L’IA, solution artificielle ?
L’intelligence artificielle (IA) soulève des préoccupations croissantes quant à ses impacts environnementaux et sociaux. En effet, son développement repose sur une infrastructure énergétique et matérielle conséquente. L’entraînement des modèles les plus avancés requiert des quantités considérables d’électricité, d’eau et de ressources naturelles, tout en générant une empreinte carbone difficile à quantifier en raison du manque de données disponibles. Bien que des entreprises comme Mistral AI commencent à publier des rapports sur leur impact environnemental, la majorité des acteurs du secteur restent peu transparents.

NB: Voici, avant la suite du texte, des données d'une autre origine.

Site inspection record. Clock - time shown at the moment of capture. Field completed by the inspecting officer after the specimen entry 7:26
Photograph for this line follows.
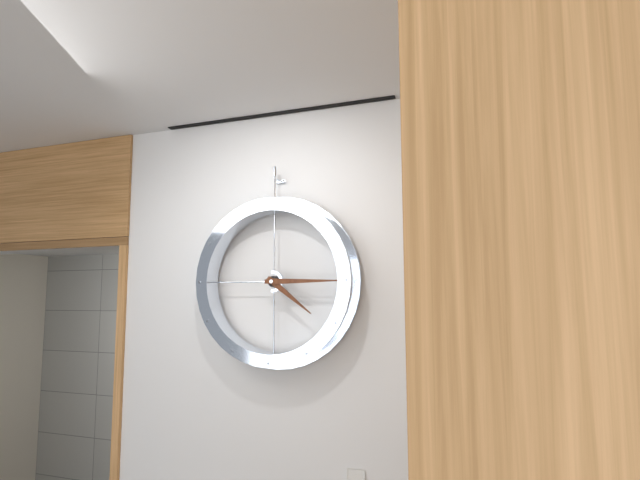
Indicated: 4:15
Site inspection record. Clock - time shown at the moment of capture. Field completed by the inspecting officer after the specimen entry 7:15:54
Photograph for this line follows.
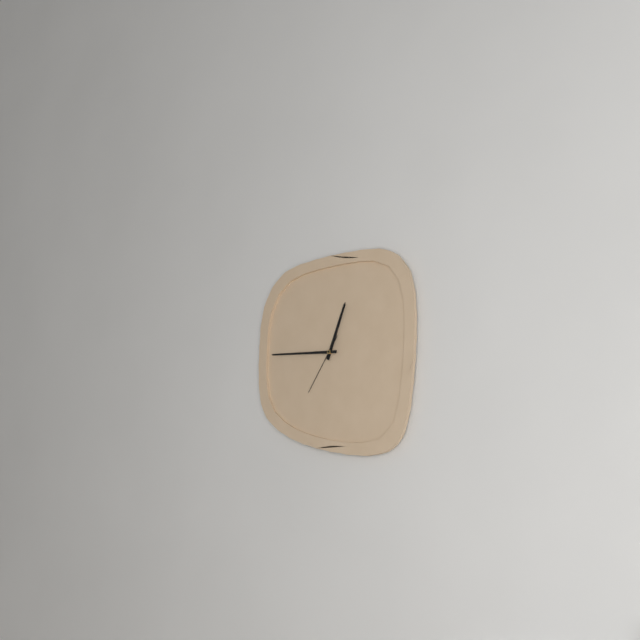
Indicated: 12:46:36
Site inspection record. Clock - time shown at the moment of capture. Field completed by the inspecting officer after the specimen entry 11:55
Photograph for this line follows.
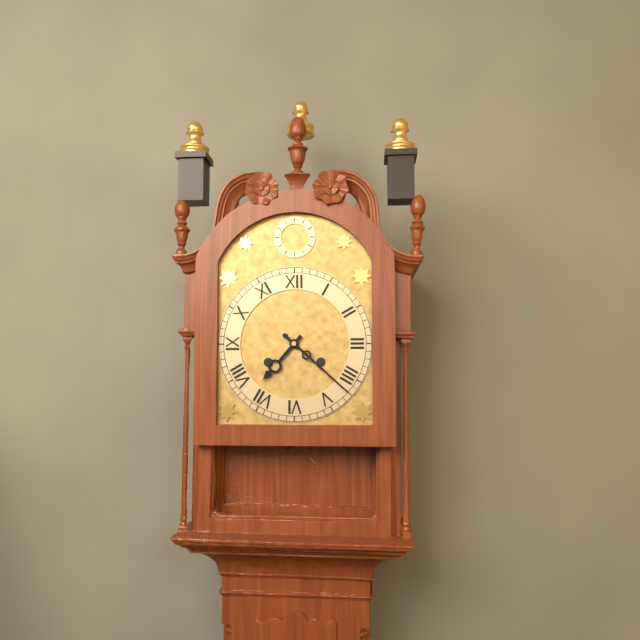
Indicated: 7:22
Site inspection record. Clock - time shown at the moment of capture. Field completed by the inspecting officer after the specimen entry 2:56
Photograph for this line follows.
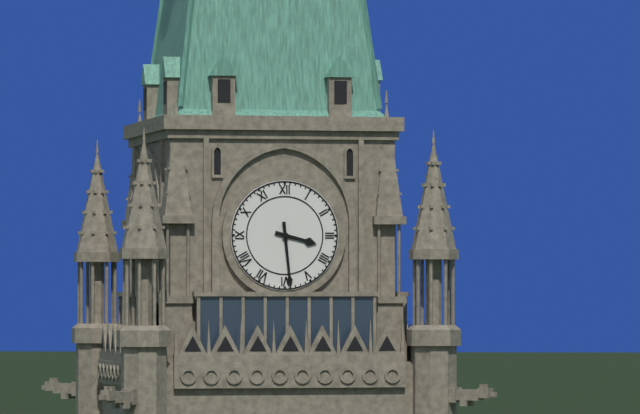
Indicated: 3:29
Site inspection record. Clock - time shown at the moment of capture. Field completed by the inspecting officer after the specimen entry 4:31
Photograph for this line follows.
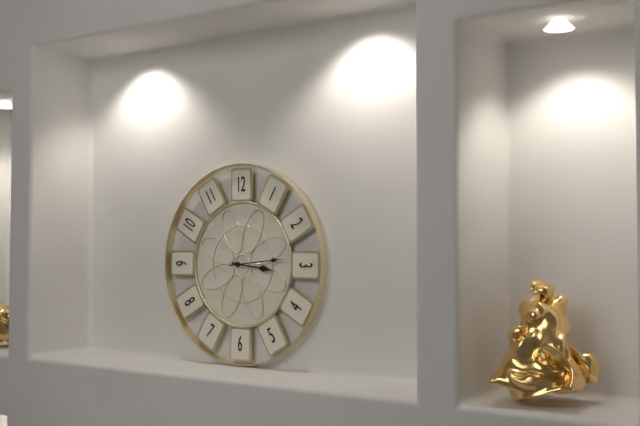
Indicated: 3:14
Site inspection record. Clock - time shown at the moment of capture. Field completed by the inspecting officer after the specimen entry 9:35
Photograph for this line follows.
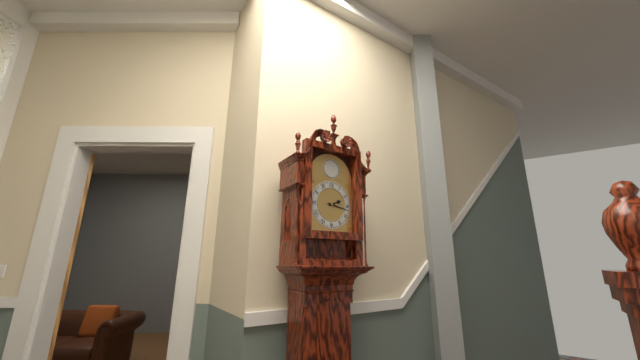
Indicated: 2:17
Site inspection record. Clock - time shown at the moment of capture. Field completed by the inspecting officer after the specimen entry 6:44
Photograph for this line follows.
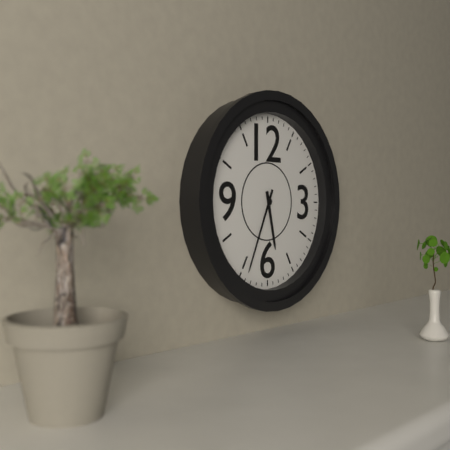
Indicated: 5:34
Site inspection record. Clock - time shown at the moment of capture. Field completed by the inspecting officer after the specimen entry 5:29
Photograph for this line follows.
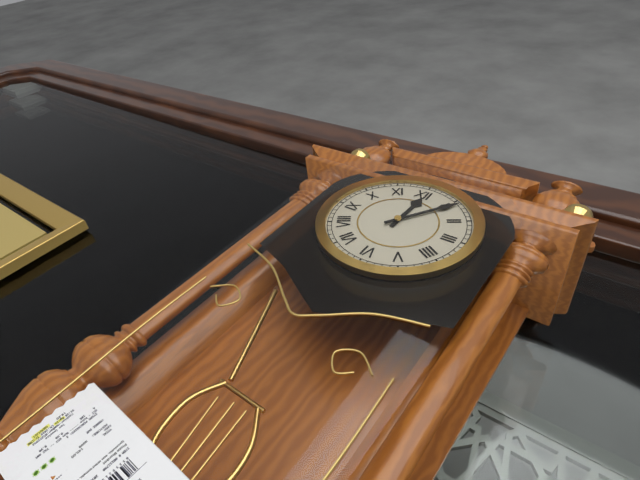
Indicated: 12:06
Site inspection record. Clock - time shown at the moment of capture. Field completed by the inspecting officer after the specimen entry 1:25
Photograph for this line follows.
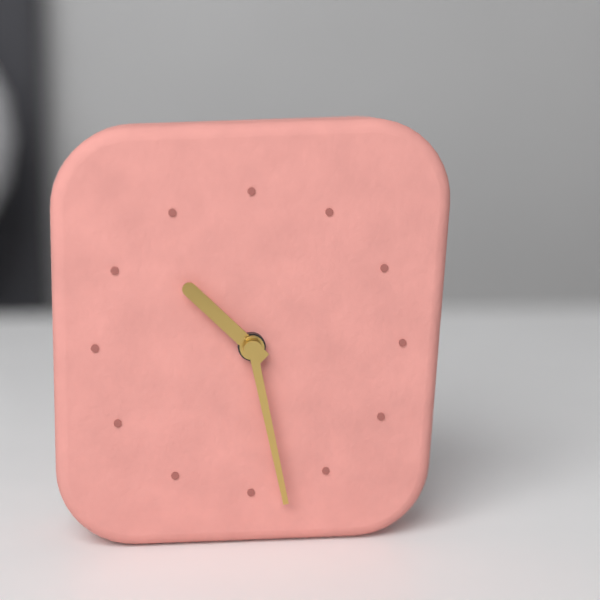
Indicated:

Les risques associés à l’extraction des matières premières nécessaires à l’IA, souvent concentrée dans des zones géopolitiquement sensibles, soulèvent également des questions sur la durabilité de la chaîne de valeur de l’IA. Malgré les discours qui présentent l’IA comme un outil pour favoriser la transition écologique, les effets rebonds et les externalités négatives pourraient annuler les bénéfices escomptés.
Sur le plan social, l’IA modifie profondément le marché du travail. Alors que certains parlent d’une « substitution massive » des emplois par les machines, la réalité est plus nuancée : la digitalisation du travail est en marche, souvent déléguée à un réseau de microtravailleurs précaires, principalement dans des pays à bas revenus. Ce « digital labor », essentiel au fonctionnement des systèmes d’IA, est souvent invisible, non protégé et rarement soumis à des normes sociales. De plus, les biais algorithmiques, notamment en matière de genre, d’origine ou de classe sociale, demeurent insuffisamment traités, aggravant les inégalités dans des domaines tels que le recrutement et l’accès au crédit.
Ces problématiques, déjà identifiées, nécessitent une gouvernance plus rigoureuse et un cadre réglementaire renforcé, notamment au sein de l’Union européenne, avec l’IA Act et les nouvelles obligations en matière de reporting de durabilité.
Actuellement, 75 % des entreprises utilisent déjà l’IA dans leurs pratiques de reporting financier. Par ailleurs, l’investissement privé dans l’intelligence artificielle a atteint un niveau plus de dix fois supérieur à celui de la fin des années 2010.